======== Selected text ========

1. First up, Pew released the results of a recent survey on a religious beliefs, glossed this week by The Atlantic:

The third finding reported in the study is by far the most striking. As it turns out, “American ‘nones’ are as religious as—or even more religious than—Christians in several European countries, including France, Germany, and the U.K.”

“That was a surprise,” Neha Sahgal, the lead researcher on the study, told me. “That’s the comparison that’s fascinating to me.” She highlighted the fact that whereas only 23 percent of European Christians say they believe in God with absolute certainty, 27 percent of American nones say this. . . .

So more than a quarter of ‘nones’–those who identify as atheist, agnostic, or otherwise nonreligious–are absolutely certain of the existence of God. Maybe people are more skeptical of religious forms, rites, and theologies than they are of God’s existence. It’s not that there’s no Man Upstairs, just that you have to distrust everything you hear about him.

“I hypothesize that being ‘spiritual’ may be a transitional position between being Christian and being non-religious,” said Linda Woodhead, a professor of politics, philosophy, and religion at Lancaster University in the U.K. “Spirituality provides an opportunity for people to maintain what they like about Christianity without the bits they don’t like.”

There’s an interesting problem here, and it runs deeper than just ‘cafeteria Christianity’. (We’re all cafeteria Christians to some extent–I don’t think half so much about eschatology as I should, nor a quarter as much about angels.) The issue is with the ‘efficacy’ of the beliefs themselves.

As a thought-experiment, suppose I wanted to craft a religion which would make me happy, from a purely blank slate. My first step might be to come up with a perfectly loving God. But dreaming up a God oneself is like paying someone to be your friend. If you know you’ve paid them, the friendship will be a pretty poor salve for loneliness. You feel love from a genuine friendship because you know it’s not made up–the friendship must have an objective existence apart from your machinations. Same with my loving God–if I dream him up, I don’t feel very loved.

========

Directive a: Rewrite the entries from the line containing "# slapd -d 1000" down through the line containing "## GPDB use LDAP authentication", replacing "enable log" with "turn on logging" and keeping everything else the same. Give only those lines.
The text on religious belief and the entries after it are separate material with no connection to each other.

======== Exercise input ========

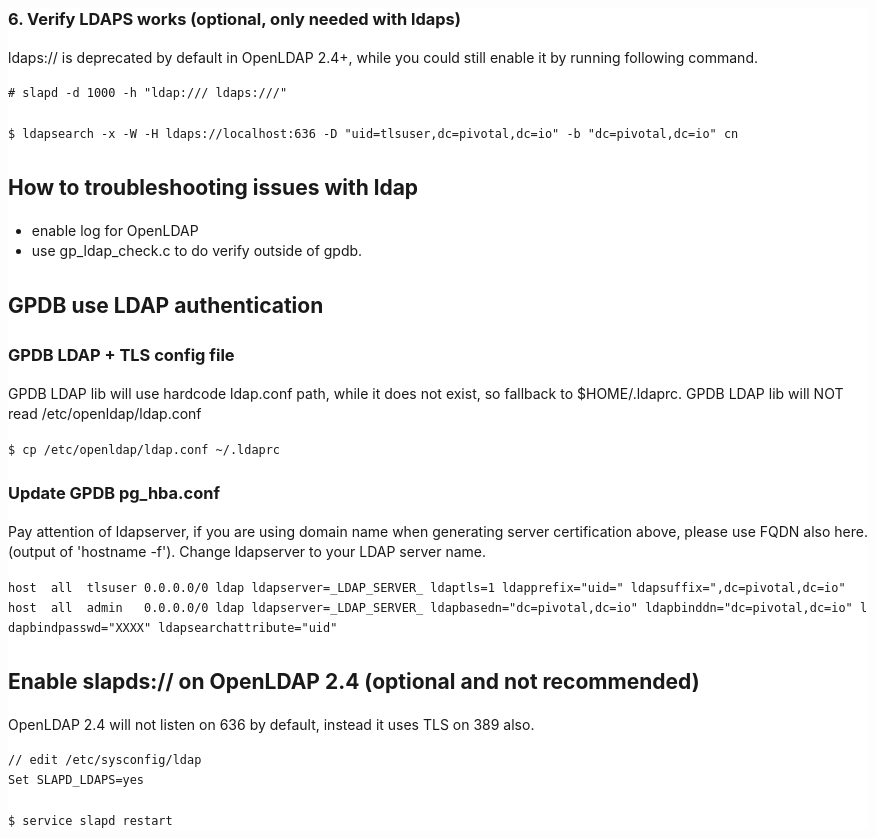 ### 6. Verify LDAPS works (optional, only needed with ldaps)

ldaps:// is deprecated by default in OpenLDAP 2.4+, while you could still enable it by running following command.

	# slapd -d 1000 -h "ldap:/// ldaps:///"

	$ ldapsearch -x -W -H ldaps://localhost:636 -D "uid=tlsuser,dc=pivotal,dc=io" -b "dc=pivotal,dc=io" cn

## How to troubleshooting issues with ldap

* enable log for OpenLDAP
* use gp_ldap_check.c to do verify outside of gpdb.

## GPDB use LDAP authentication

### GPDB LDAP + TLS config file

GPDB LDAP lib will use hardcode ldap.conf path, while it does not exist, so fallback to
$HOME/.ldaprc. GPDB LDAP lib will NOT read /etc/openldap/ldap.conf

	$ cp /etc/openldap/ldap.conf ~/.ldaprc

### Update GPDB pg_hba.conf

Pay attention of ldapserver, if you are using domain name when generating server certification above, please use FQDN also here. (output of 'hostname -f'). Change ldapserver to your LDAP server name.

	host  all  tlsuser 0.0.0.0/0 ldap ldapserver=_LDAP_SERVER_ ldaptls=1 ldapprefix="uid=" ldapsuffix=",dc=pivotal,dc=io"
	host  all  admin   0.0.0.0/0 ldap ldapserver=_LDAP_SERVER_ ldapbasedn="dc=pivotal,dc=io" ldapbinddn="dc=pivotal,dc=io" ldapbindpasswd="XXXX" ldapsearchattribute="uid"

## Enable slapds:// on OpenLDAP 2.4 (optional and not recommended)

OpenLDAP 2.4 will not listen on 636 by default, instead it uses TLS on 389 also.

	// edit /etc/sysconfig/ldap
	Set SLAPD_LDAPS=yes

	$ service slapd restart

========

Directive b:
Answer these questions about the text on religious belief:
(i) What percentage of European Christians say they believe in God with absolute certainty?
(ii) At which university is Linda Woodhead a professor?
(iii) Who was the lead researcher on the study?

Written solution a:
	# slapd -d 1000 -h "ldap:/// ldaps:///"

	$ ldapsearch -x -W -H ldaps://localhost:636 -D "uid=tlsuser,dc=pivotal,dc=io" -b "dc=pivotal,dc=io" cn

## How to troubleshooting issues with ldap

* turn on logging for OpenLDAP
* use gp_ldap_check.c to do verify outside of gpdb.

## GPDB use LDAP authentication

Written solution b:
(i) 23 percent
(ii) Lancaster University
(iii) Neha Sahgal